Question on training LSTM to play Snake


I follow the DQN tutorial and trained a CNN to play a game, now I want to switch to LSTM but got a problem.

I found the tutorial for LSTM, and it recommends using (time sequence, Batch size, features). In my code, my input to LSTM is (4,32,100), where 4 means 4 consecutive frames, 32 is the batch size, 100 is a vector representing the current state.

Then I add a nn.Linear layer after LSTM, and the input size of linear layer is 432lstm_output_size, and here comes the problem. In trainig, the batch size is 32->(4,32,100), but in testing, the batch size is1 -> (4,1,100), which will cause an error.

I tried to train the LSTM with batch size 1, but it will take significantly longer time, is there any way that can let me train the LSTM with batch=32 and do inference with batch=1?

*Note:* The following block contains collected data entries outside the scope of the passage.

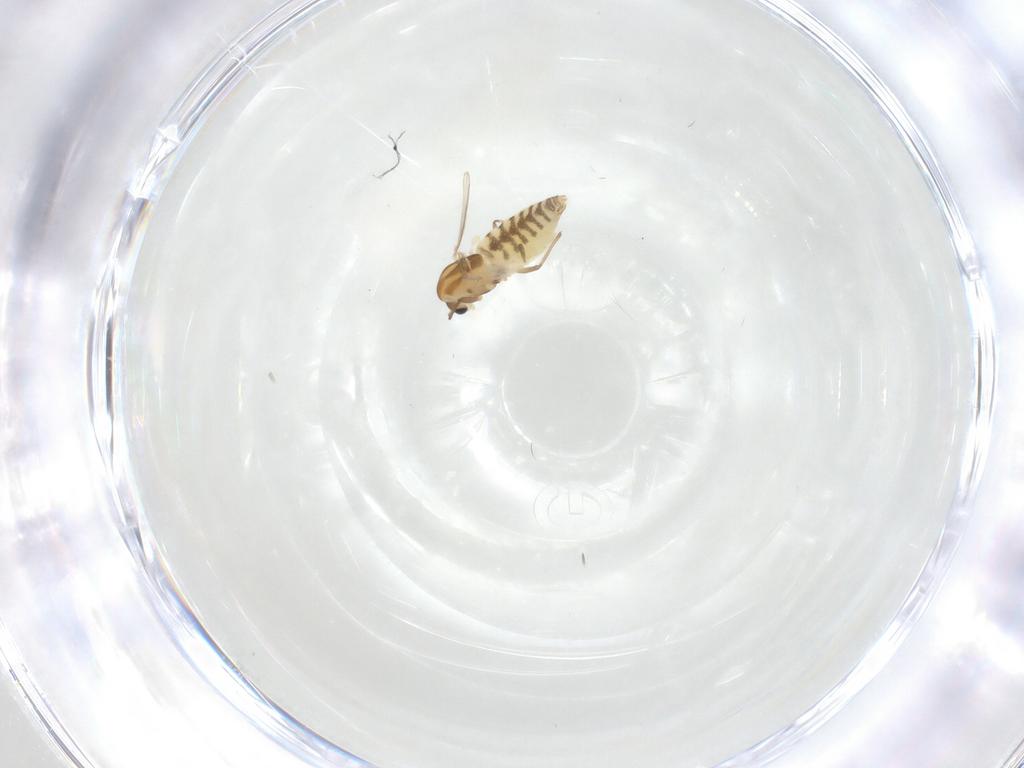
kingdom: Animalia
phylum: Arthropoda
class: Insecta
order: Diptera
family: Chironomidae
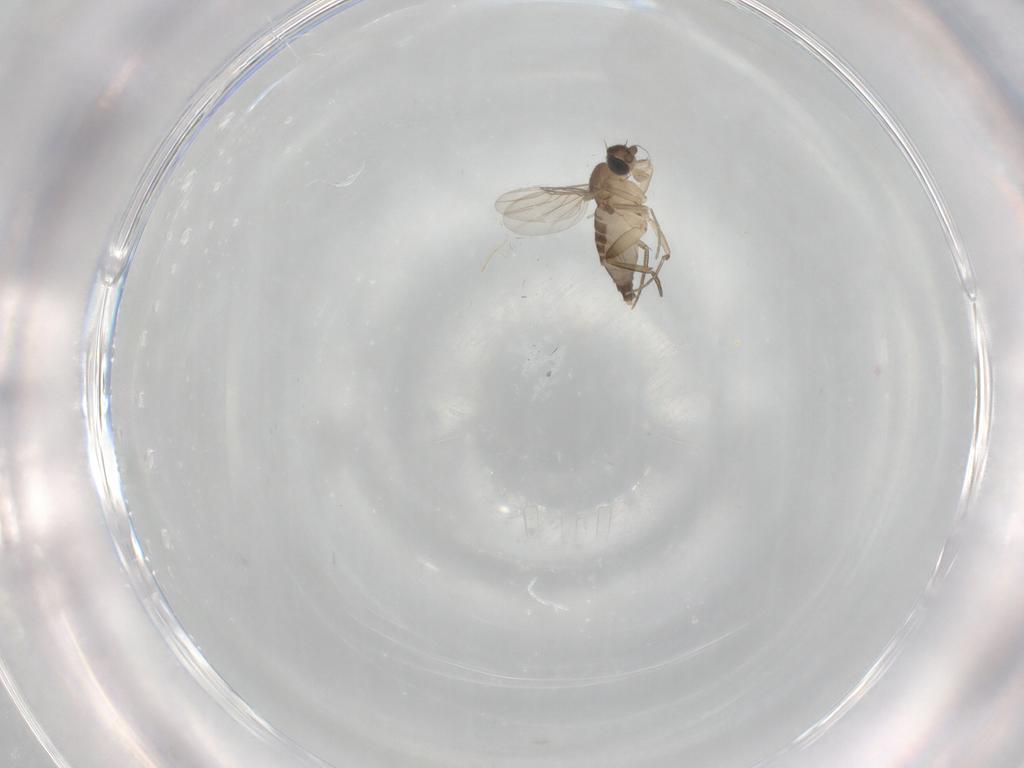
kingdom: Animalia
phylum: Arthropoda
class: Insecta
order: Diptera
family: Phoridae
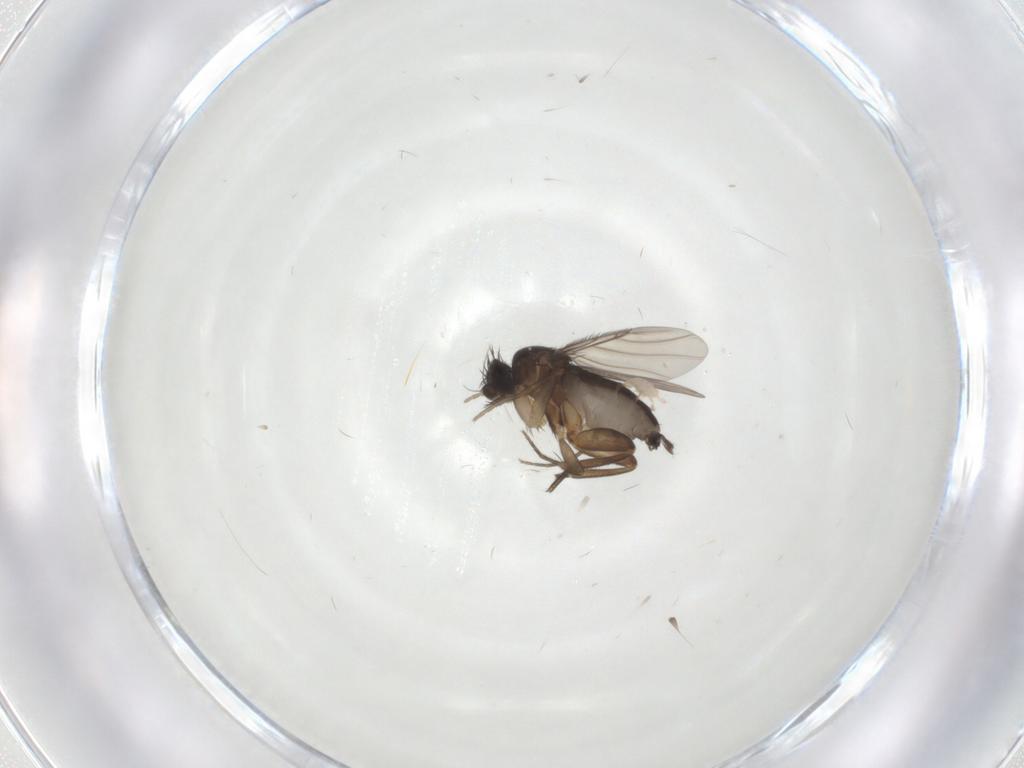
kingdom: Animalia
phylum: Arthropoda
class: Insecta
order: Diptera
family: Phoridae
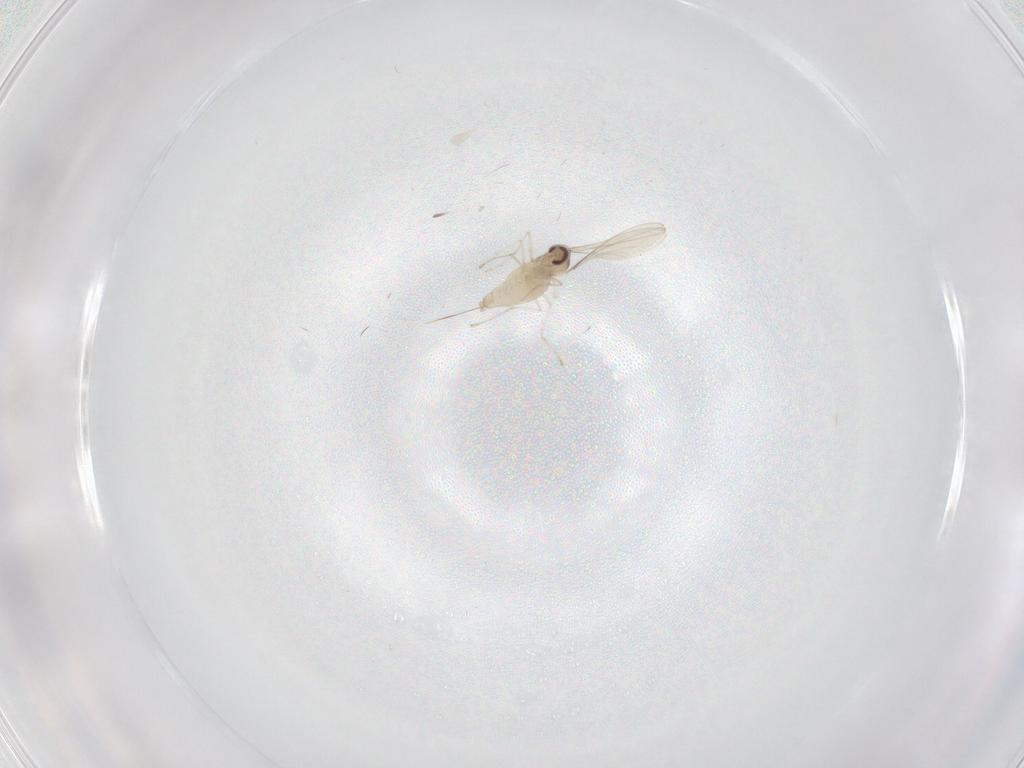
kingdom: Animalia
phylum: Arthropoda
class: Insecta
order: Diptera
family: Cecidomyiidae
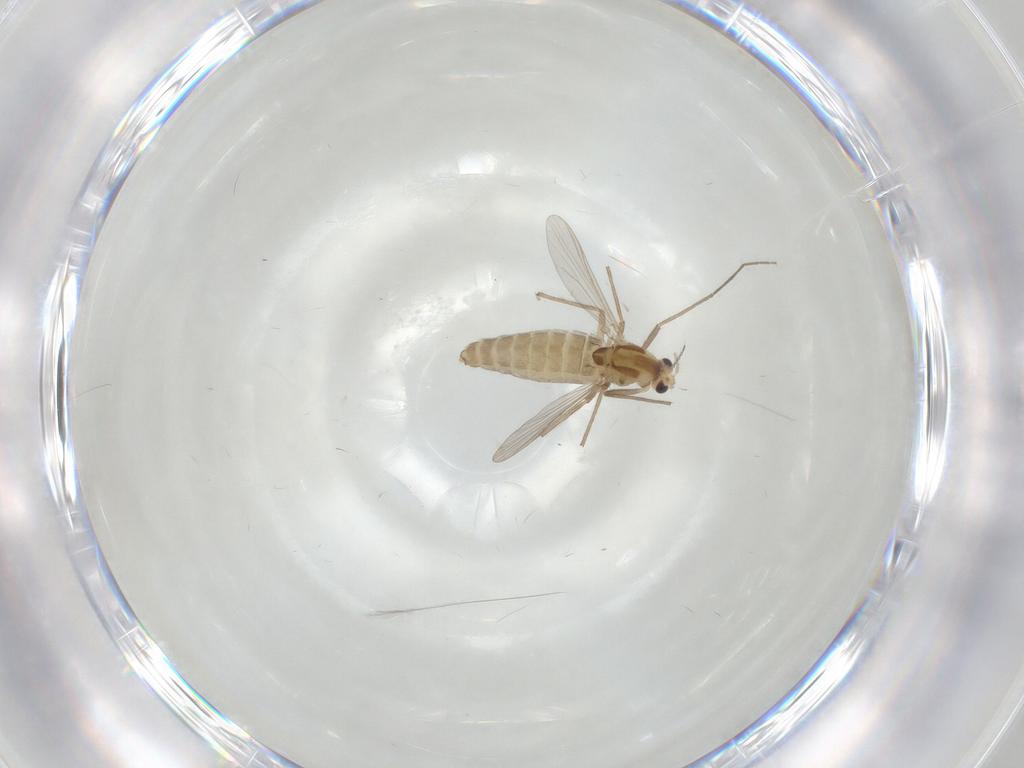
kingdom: Animalia
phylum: Arthropoda
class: Insecta
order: Diptera
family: Chironomidae
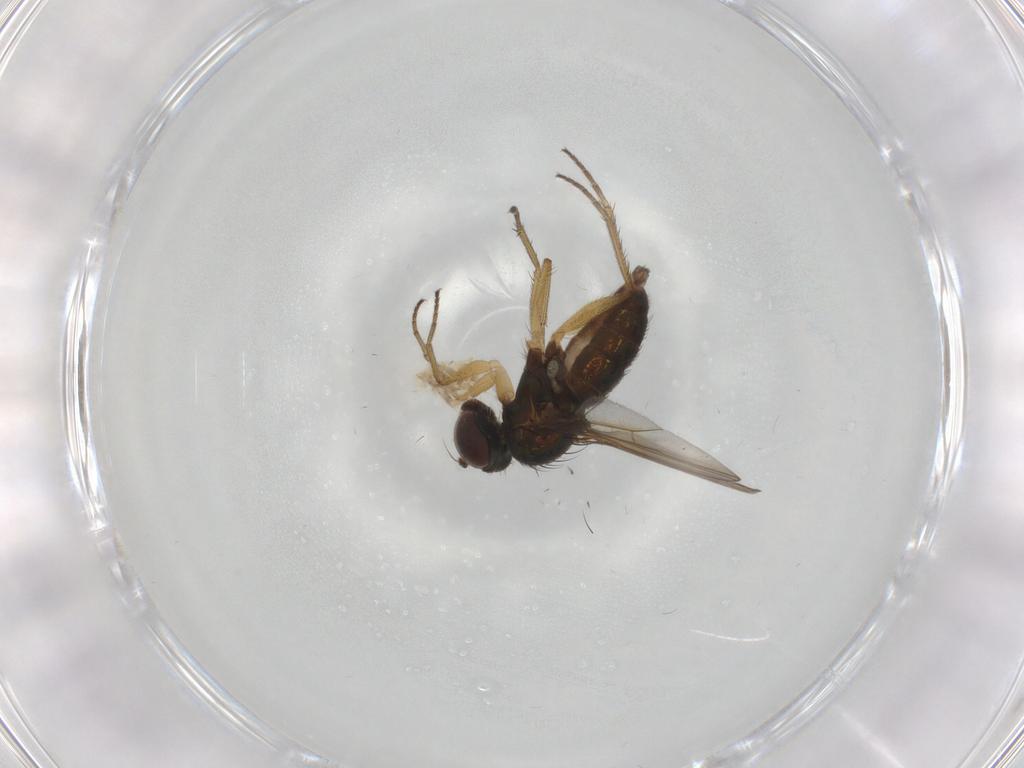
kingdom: Animalia
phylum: Arthropoda
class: Insecta
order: Diptera
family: Dolichopodidae
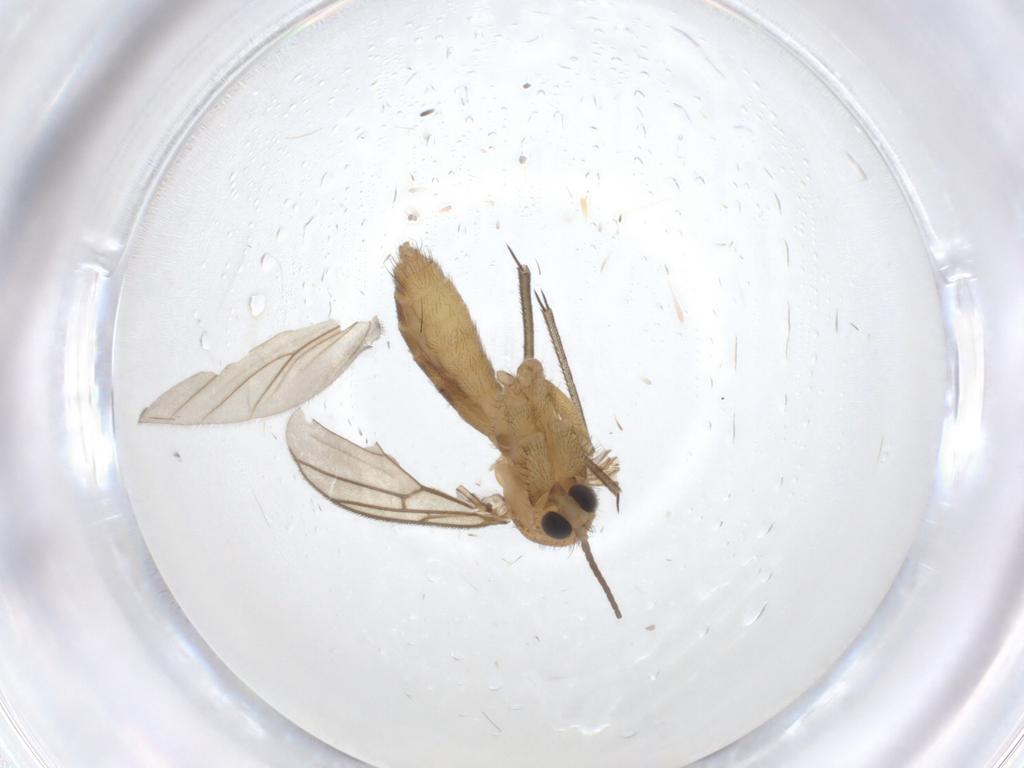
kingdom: Animalia
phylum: Arthropoda
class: Insecta
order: Diptera
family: Mycetophilidae
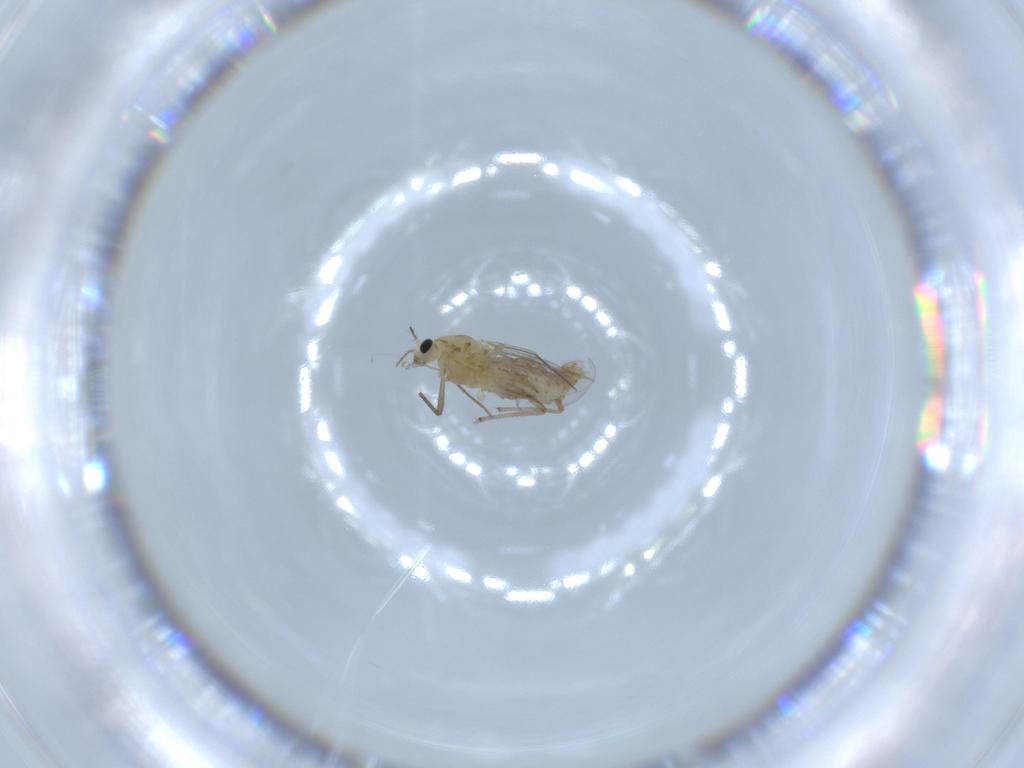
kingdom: Animalia
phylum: Arthropoda
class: Insecta
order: Diptera
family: Chironomidae
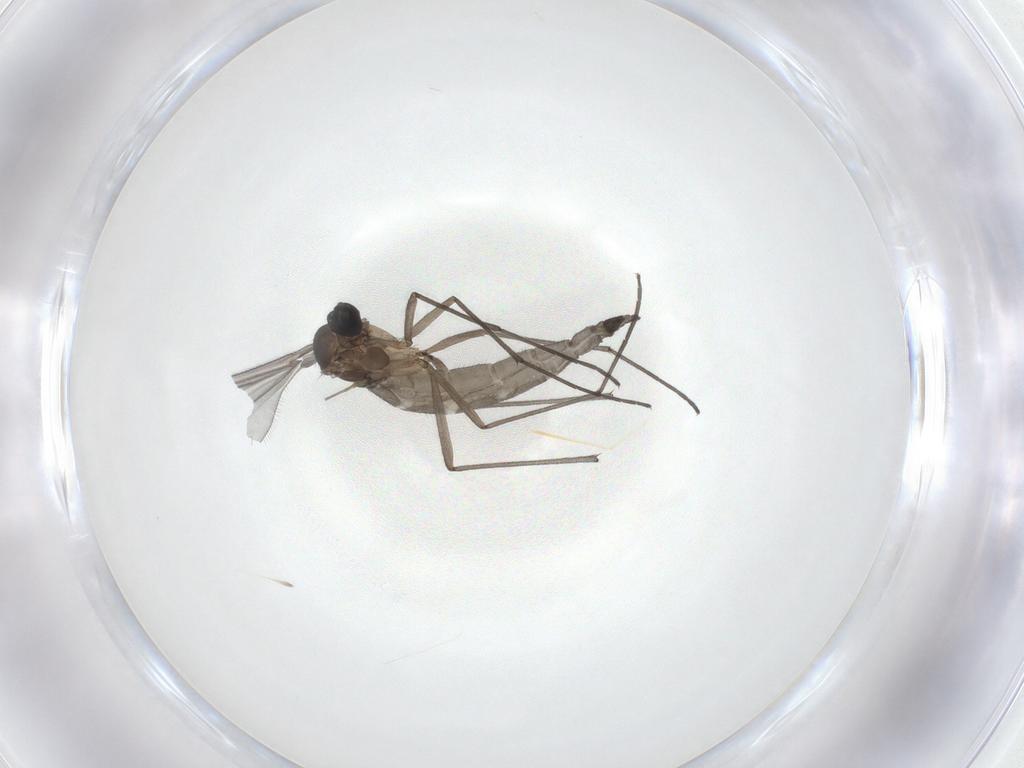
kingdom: Animalia
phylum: Arthropoda
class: Insecta
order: Diptera
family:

The number seems to be formatted a bit wrong, but I understand that the input features to the linear layer are defined as seq_len * batch_size * lstm_output_size?
You shouldn’t use the batch size as the number of input features, as this will limit your use case to only this particular size, and assumes that the samples in the batch are somehow related to each other.

Instead, permute the LSTM output so that the batch size is at dim0 and reset the in_features to e.g. seq_len * lstm_output_size.
This will allow you to use arbitrary batch sizes.

Alternatively, you could also use batch_first=True when you are creating an instance of LSTM, which will accept and return the batch size in dim0.